The consequences of this for American messianism are obvious. In her great study of the American involvement in Vietnam, Fire in the Lake, Frances FitzGerald wrote: “Americans see history as a straight line and themselves standing at the cutting edge of it as representatives for all mankind”.

For most of American history, this has been a “passive” messianism, which takes the form of a belief (in which I largely share, by the way) in the supreme importance of America’s democratic example in the world, but does not support outside interventions. As such, it is entirely compatible with American isolationism. However, at particular moments, when the US has been attacked or threatened, or feels forced to make some massive overseas commitment, this messianism can take an active form.

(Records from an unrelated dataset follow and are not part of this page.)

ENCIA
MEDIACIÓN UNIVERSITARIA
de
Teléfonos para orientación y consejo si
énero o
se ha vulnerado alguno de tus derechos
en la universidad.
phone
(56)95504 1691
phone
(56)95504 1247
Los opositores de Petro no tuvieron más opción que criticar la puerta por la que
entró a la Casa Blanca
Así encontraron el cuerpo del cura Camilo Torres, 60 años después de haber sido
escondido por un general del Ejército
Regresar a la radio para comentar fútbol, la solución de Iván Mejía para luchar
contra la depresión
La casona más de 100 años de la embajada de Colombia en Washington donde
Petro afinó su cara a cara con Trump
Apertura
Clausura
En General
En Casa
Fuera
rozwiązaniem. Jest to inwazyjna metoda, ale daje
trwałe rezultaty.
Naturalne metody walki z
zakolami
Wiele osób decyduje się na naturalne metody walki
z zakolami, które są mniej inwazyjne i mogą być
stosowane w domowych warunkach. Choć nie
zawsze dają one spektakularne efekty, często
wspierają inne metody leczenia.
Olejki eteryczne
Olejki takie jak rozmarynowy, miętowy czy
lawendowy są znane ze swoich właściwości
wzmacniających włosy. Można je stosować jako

Anatol Lieven’s argument about how the different strands of American national identity coexist and compete is developed in his book America Right or Wrong: an anatomy of American nationalism (Harper Collins, 2004)

There is an element of tragedy in all this. For the values of the American Creed are indeed great ones, of inestimable value to mankind. The United States’ sense of a mission to humanity is in part a noble and inspiring one. And throughout modern history, the US has in fact acted both as a beacon for the rest of the world and as the last refuge and defender of democracy. US leadership in the 20th-century struggle against Nazism and Soviet Communism was essential to preserving democratic civilisation in the world. This past record ought to be able to provide the basis for the continuation of the idea of a west united under American leadership.

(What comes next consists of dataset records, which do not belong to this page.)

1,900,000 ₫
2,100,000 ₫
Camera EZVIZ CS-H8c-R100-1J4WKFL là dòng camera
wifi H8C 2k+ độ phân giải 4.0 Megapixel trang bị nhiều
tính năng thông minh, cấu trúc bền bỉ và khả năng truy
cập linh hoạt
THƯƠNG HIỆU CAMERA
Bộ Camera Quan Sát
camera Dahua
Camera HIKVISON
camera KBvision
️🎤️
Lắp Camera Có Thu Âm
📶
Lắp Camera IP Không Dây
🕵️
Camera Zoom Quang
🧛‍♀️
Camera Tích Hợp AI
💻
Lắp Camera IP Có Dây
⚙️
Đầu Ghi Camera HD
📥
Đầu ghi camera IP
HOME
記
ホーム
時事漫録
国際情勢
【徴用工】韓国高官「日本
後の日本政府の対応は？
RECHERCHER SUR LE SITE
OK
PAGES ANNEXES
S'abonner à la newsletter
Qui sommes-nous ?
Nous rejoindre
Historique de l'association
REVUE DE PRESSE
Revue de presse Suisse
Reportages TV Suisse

Today, however, the tragic flaws in this American sense of national mission are acting to wreck this hope. The national arrogance that is so closely linked to the sense of national mission is undermining still further American willingness to listen to key allies, even among the western democracies, let alone in the Muslim world. This arrogance is fed by the alliance with Israel – symbolised by Bush’s reliance on Natan Sharansky – which in turn reinforces the sense of a pure democratic America and Israel surrounded by a world full of hostile, tyrannical, anti-semitic aliens.

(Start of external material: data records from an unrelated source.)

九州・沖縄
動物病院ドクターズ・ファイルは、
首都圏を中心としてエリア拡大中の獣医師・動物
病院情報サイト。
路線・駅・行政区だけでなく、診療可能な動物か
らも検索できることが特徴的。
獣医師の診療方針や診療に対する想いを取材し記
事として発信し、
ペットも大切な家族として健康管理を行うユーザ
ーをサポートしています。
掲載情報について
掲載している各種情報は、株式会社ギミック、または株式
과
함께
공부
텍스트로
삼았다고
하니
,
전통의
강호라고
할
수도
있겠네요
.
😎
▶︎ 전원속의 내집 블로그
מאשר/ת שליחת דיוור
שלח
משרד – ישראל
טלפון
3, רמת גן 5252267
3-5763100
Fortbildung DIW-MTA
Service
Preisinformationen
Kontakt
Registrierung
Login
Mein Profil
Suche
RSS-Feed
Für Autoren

Historically, US messianism has always been at war with US pragmatism. In the end pragmatism has usually won. This was true in Vietnam, but only after a devastating war involving two million Vietnamese killed (and 58,000 Americans), enormous environmental degradation, and a cycle of destruction across southeast Asia. As Captain Willard declares in Francis Ford Coppola’s film Apocalypse Now: “I wanted a mission, and for my sins they gave me one. It was a real choice mission. And when it was over, I’d never want another.” My fear is that as in Vietnam, the return to pragmatism may come only after the United States has inflicted a whole series of disasters on itself and the world.